The most recent feather added to the Franklin/Adams chapter's cap was its selection as a resource center for the Pennsylvania Assistive Technology Effort. The Chambersburg office now can help the disabled find modern equipment to move them closer to independence.

"To some extent, we've become the library, if you will," Hoover says.

As Easter Seals has gained versatility in services, it also has opened its doors to all ages. While it was established as an organization to assist children with disabilities, its scope has broadened significantly.

"In the last 20 to 25 years, we've incorporated many adults," says Boyer, 50, who has been a physical therapist for Easter Seals in Waynesboro since 1970. The position was his first career job, and he hopes to hold onto it until retirement.

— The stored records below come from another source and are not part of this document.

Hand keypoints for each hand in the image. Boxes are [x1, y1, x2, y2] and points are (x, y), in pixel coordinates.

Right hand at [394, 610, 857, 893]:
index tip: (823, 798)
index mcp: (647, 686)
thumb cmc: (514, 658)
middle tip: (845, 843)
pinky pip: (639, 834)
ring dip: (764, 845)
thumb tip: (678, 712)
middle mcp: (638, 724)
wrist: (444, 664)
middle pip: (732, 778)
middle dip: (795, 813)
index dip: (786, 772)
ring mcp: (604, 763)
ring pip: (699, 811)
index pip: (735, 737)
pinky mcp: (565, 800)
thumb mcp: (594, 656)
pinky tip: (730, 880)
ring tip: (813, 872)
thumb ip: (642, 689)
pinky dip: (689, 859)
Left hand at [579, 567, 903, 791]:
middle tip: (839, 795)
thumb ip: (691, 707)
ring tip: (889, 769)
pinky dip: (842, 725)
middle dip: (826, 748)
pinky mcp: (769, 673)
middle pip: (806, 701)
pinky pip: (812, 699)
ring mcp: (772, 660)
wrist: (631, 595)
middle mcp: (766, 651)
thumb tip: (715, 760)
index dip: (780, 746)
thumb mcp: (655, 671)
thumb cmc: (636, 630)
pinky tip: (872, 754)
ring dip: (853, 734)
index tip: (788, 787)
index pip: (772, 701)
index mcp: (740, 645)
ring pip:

Boyer says 80 percent of the chapter's clients are older than 16 and younger than 70. The organization now helps people ranging in age from 4 weeks to 103 years, he says.

The children who are brought to Easter Seals generally are dealing with congenital or developmental problems, Boyer says. Many are not rolling over, crawling or walking when they should, and Easter Seals tries to help bring them to their developmental age.

Adult clients generally are seeking to correct a problem or adapt to weaknesses stemming from a variety of causes, including strokes or car accidents.

"The individual has to take control, they have to do the exercise," Boyer says of his older clients. "The little kids ... obviously the mom and dad have to be involved totally."

The organization does a limited amount of fund-raising, including selling Christmas ornaments and cookbooks, and it sponsors a golf tournament. The majority of contributions come from direct mailings, Hoover says.

In most cases, Easter Seals' services are provided for a fee, though there is a sliding scale for those with no insurance. Hoover emphasizes, however, that lack of funds is not a barrier to care.

"We don't turn anyone away," he says.